▸ **Job A**
In the records, rewrite only the lines between the one holding "you need any" and the one holding "Now she walked", inclusive, with "crowd" replaced by "throng" and everything else left unchanged.

▸ **Selected passage**

# Where To Buy a Reef Tank on line



## triggerboy1957 (Jan 7, 2011)

I am looking for some suggestions were would be the best place to look on line to purchase a complete 150 gallon reef tank? The last time I owned a saltwater tank was in the dark ages (the mid 80's). So much has changed, so I feel a complete unit with lights, filters, portein skimmer etc would be the way to go.
Thanks for any help!

​


----------



## Warpig (Mar 6, 2010)

craigslist

I picked up a 180 Gallon dual overflow with T5 10000K/Actinic lighting a pump acrylic sump a skimmer 150+ lbs of live rock ~150lbs of live sand and about $1000 worth of fish and coral for $950

just keep your eyes open you can find some nice stuff for decent prices there


----------



## KMS1989 (Oct 18, 2010)

I agree. Craigslist is a great place to go. I just got a 55 gallon already set up tank w/ fish, LR,LS, all equipment, etc. for $100. Good luck and happy searching 
_Posted via Mobile Device_


----------



## Mattcot (Nov 10, 2010)

i wish the UK had sum where like "the Craigslist "


----------



## triggerboy1957 (Jan 7, 2011)

After much research the best place online to purchase a tank is glasscages.com


----------

(Collection entries)
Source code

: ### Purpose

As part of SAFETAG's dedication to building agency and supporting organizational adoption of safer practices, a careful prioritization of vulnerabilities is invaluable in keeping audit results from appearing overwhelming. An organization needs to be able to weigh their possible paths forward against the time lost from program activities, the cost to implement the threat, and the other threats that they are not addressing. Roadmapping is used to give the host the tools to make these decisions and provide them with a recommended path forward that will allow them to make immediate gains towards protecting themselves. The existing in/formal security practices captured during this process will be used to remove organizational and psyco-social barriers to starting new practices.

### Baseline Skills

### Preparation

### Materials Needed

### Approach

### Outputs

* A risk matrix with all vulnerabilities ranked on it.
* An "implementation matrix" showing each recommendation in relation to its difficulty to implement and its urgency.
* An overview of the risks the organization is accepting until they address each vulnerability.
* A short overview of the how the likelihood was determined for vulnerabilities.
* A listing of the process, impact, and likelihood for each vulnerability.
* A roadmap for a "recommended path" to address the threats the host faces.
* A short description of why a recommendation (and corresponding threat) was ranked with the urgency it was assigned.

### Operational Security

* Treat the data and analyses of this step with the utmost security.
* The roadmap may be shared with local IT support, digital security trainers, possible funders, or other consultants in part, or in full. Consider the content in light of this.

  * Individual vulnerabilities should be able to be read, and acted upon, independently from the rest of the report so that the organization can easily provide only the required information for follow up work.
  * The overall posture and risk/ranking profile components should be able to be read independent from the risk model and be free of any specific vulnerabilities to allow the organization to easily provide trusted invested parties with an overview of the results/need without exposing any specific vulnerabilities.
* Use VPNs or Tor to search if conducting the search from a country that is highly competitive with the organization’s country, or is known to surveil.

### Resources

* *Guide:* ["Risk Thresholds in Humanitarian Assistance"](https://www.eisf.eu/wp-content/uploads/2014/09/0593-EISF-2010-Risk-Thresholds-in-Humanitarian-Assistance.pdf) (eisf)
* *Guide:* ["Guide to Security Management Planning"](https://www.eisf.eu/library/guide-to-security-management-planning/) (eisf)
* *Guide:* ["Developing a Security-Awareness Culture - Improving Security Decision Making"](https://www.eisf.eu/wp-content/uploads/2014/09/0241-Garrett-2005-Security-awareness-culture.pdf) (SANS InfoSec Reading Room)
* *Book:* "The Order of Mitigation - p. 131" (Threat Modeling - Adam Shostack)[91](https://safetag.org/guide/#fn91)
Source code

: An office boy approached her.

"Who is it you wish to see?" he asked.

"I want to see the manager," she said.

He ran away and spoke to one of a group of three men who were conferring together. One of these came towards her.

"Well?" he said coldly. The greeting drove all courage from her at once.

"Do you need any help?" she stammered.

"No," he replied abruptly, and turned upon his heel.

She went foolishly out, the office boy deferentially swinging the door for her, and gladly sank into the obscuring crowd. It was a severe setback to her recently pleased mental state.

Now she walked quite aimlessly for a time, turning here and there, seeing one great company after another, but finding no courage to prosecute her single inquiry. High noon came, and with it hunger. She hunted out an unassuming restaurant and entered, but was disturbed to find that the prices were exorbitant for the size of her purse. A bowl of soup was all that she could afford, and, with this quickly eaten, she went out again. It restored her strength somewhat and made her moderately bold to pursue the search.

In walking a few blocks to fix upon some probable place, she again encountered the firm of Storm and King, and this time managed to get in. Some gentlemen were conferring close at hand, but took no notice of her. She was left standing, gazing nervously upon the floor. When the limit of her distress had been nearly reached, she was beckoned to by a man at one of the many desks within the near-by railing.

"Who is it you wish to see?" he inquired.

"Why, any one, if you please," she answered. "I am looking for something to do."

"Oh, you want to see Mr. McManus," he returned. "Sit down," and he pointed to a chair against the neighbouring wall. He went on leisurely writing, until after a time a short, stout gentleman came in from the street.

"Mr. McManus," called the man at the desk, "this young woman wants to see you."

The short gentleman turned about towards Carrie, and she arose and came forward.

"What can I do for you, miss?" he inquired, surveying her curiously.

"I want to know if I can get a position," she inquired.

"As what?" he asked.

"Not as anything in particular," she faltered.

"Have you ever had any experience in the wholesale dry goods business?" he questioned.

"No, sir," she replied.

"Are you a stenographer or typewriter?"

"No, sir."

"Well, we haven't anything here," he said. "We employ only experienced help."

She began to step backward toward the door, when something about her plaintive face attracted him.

▸ **Job B**
Translate the sentence "Craigslist is a great place to go." from the reef tank thread into Spanish.

▸ **Task response A**
"Do you need any help?" she stammered.

"No," he replied abruptly, and turned upon his heel.

She went foolishly out, the office boy deferentially swinging the door for her, and gladly sank into the obscuring throng. It was a severe setback to her recently pleased mental state.

Now she walked quite aimlessly for a time, turning here and there, seeing one great company after another, but finding no courage to prosecute her single inquiry. High noon came, and with it hunger. She hunted out an unassuming restaurant and entered, but was disturbed to find that the prices were exorbitant for the size of her purse. A bowl of soup was all that she could afford, and, with this quickly eaten, she went out again. It restored her strength somewhat and made her moderately bold to pursue the search.

▸ **Task response B**
Craigslist es un gran lugar al que acudir.